The guy who mentioned his brothers and sisters that lost their lives? I've seen him use images of that day to vilify Muslims.

The bit about "not drifting through life with a shrug, for not being afraid of offending someone"? I'm not drifting through life with a shrug, and I'm bloody well not afraid of offending someone. I'm scared out of my mind at the thought of those horrific memories being used to murder even more innocent people.

"Why have Americans forgot"? I will never forget.

I ain't quiet about it because I've forgotten. I'm quiet because I remember too well.

I can't speak for the teachers and administrators at your school. Maybe there are those who are afraid of offending someone. Maybe there are those who would rather let the memories fade than deal with the pain. But it wouldn't surprise me if there were a lot of folks who feel the way I do.

Memories of September 11th

Up until September 11th, I worked in One Liberty Plaza, aka the NASDAQ building, right across the street from the south tower. I was running late that day; I was on the subway from Brooklyn when the planes hit.
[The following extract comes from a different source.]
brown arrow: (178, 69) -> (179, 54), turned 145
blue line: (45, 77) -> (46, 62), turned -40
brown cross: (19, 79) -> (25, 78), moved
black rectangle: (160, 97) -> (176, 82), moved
All anyone on the subway knew was that there were "smoke conditions" at Cortlandt Street, the stop right under the towers, and so everyone got off at Rector, just a few blocks south of there. As I walked up the stairs to the street at about 9:05, my first thought was "Why is there a ticker-tape parade?". I walked half a block east and saw the source of the papers looming so surreally in the sky over the dark spires of Trinity Church.

I somehow managed to get a cell connection through to my sister. I called Grace from a payphone. Then I walked over to One Liberty just to see if I should be at work. I can't express the unreality of the day any better than that: the towers were burning, and I was worried about getting in trouble for not being at my desk.
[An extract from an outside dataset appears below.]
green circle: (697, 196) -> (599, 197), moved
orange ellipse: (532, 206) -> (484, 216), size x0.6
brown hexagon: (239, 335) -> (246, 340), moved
The guard at One Liberty said "No, go home." I walked around One Liberty to the north, and then to the west, crossing the street so that I was within a hundred feet of the south tower. This was probably a half hour before it fell. I asked a cop if there was anything I could do, and he said "No, get back." I wonder what happened to him.

I walked a few blocks northeast. People were standing around in the streets, staring up at the burning towers. At one point a stampede very nearly happened over by Broad and Fulton when someone got the idea that one of the towers was falling. I remember staring at the towers and saying to myself "I don't think they're going to fall, but still... I think I'd better get the fuck out of Dodge." So, not wanting to mess with the trains, I began my customary walk north, over the Brooklyn Bridge, and to my apartment in Park Slope. The masses of people swarming over the empty roadway and milling over the bridge made me think of the exodus from Sodom, and as I looked back I thought about being turned into a pillar of salt.

On the Brooklyn Bridge pedestrian overpass, there are two large rectangular areas where the walking area flares out around each caisson. I stood in the "lee" of the pedestrian flow at the southwestern edge of the western caisson and, about a minute after hearing someone nearby say "...no, they'd never fall.." watched the first tower fall. An inarticulate sound of abnegation and a tingling wave of horror swept through the crowd, and Manhattan disappeared in a cloud of dust. I turned dumbly, sickly, and started walking the rest of the way home.

I'm thankful for that voice that told me to get out of Dodge. I'm thankful to those people who ran toward, ran up, when all common sense screamed down and away. And here I sit, in my cubicle in Manhattan. And it still doesn't feel real. Part of me saw a little box with consummately filmic flames coming out of it fall down. Part of me knew I was seeing lots of people die. The parallax is still vertiginous.